Extracted text ::
══════════════════════════════

The constructs will be presented in the following sections, but first
the algorithm will be explained.

\subsection{The Algorithm}

The code implements the Dijkstra algorithm for finding the shortest
paths from vertex 0 to the other vertices in an N-vertex undirected
graph.  Pseudocode for the algorithm is shown below, with the array G
assumed to contain the one-hop distances between vertices.

\begin{Verbatim}[fontsize=\relsize{-2},numbers=left]
Done = {0}  # vertices checked so far
NewDone = None  # currently checked vertex
NonDone = {1,2,...,N-1}  # vertices not checked yet
for J = 0 to N-1 Dist[J] = G(0,J)  # initialize shortest-path lengths

for Step = 1 to N-1
   find J such that Dist[J] is min among all J in NonDone
   transfer J from NonDone to Done
   NewDone = J
   for K = 1 to N-1
      if K is in NonDone
         # check if there is a shorter path from 0 to K through NewDone
         # than our best so far
         Dist[K] = min(Dist[K],Dist[NewDone]+G[NewDone,K])
\end{Verbatim}

At each iteration, the algorithm finds the closest vertex J to 0 among all
those not yet processed, and then updates the list of minimum distances
to each vertex from 0 by considering paths that go through J.  Two
obvious potential candidate part of the algorithm for parallelization
are the ``find J'' and ``for K'' lines, and the above OpenMP code takes
this approach.

\subsection{The OpenMP {\tt parallel} Pragma}

As can be seen in the comments in the lines 

\begin{Verbatim}[fontsize=\relsize{-2}]
   // parallel
   dowork();  
   // back to single thread
\end{Verbatim}

the function {\bf main()} is run by a {\bf master thread}, which will
then branch off into many threads running {\bf dowork()} in parallel.

══════════════════════════════

Data rows ::
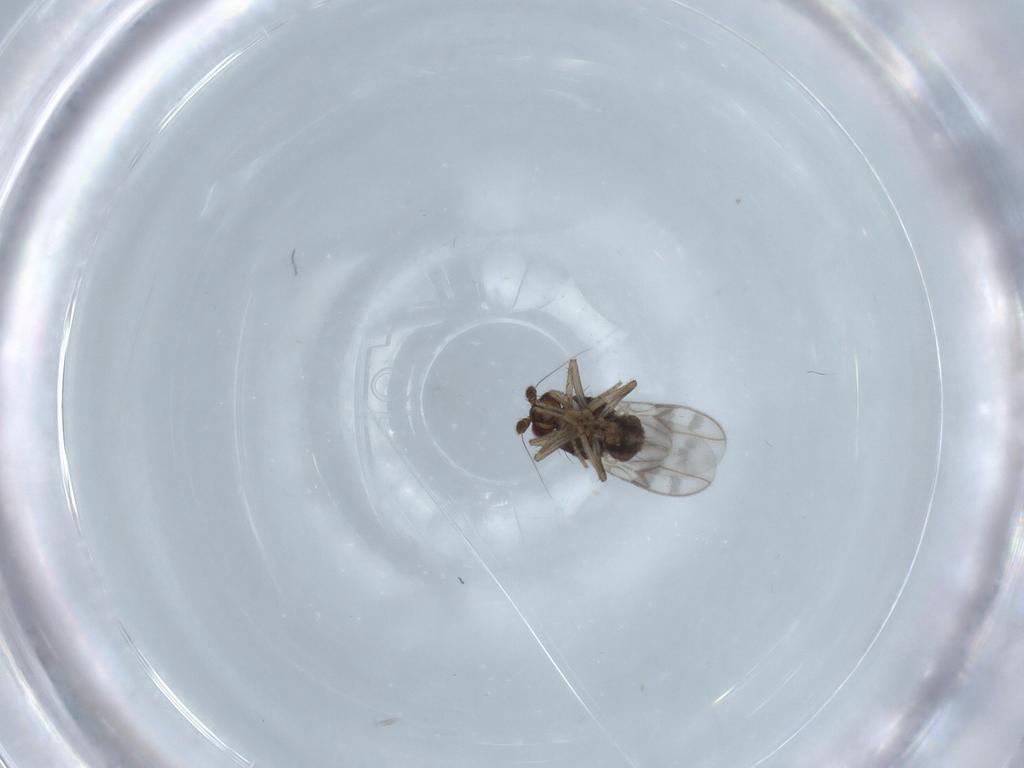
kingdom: Animalia
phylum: Arthropoda
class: Insecta
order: Diptera
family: Sphaeroceridae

══════════════════════════════

Work instructions ::
[1] According to the passage on Dijkstra's algorithm, what is the array G assumed to contain?
[2] Decide whether each statement agrees with the passage on Dijkstra's algorithm, answering yes or no and quoting the words that settle it: (a) The code finds shortest paths from vertex 0 in a directed graph. (b) At each iteration, the algorithm finds the closest vertex J to 0 among those not yet processed. (c) At the start, vertex 0 is among the vertices not checked yet.
[3] Write out the part of the passage on Dijkstra's algorithm starting with "for Step = 1" and going on through "Dist[K] = min(Dist[K],Dist[NewDone]+G[NewDone,K])".
The records have no connection to the passage on Dijkstra's algorithm.

Solutions for each task ::
[1] The one-hop distances between vertices.

[2]
(a) No: "an N-vertex undirected graph"
(b) Yes: "the algorithm finds the closest vertex J to 0 among all those not yet processed"
(c) No: "Done = {0}  # vertices checked so far"

[3]
for Step = 1 to N-1
   find J such that Dist[J] is min among all J in NonDone
   transfer J from NonDone to Done
   NewDone = J
   for K = 1 to N-1
      if K is in NonDone
         # check if there is a shorter path from 0 to K through NewDone
         # than our best so far
         Dist[K] = min(Dist[K],Dist[NewDone]+G[NewDone,K])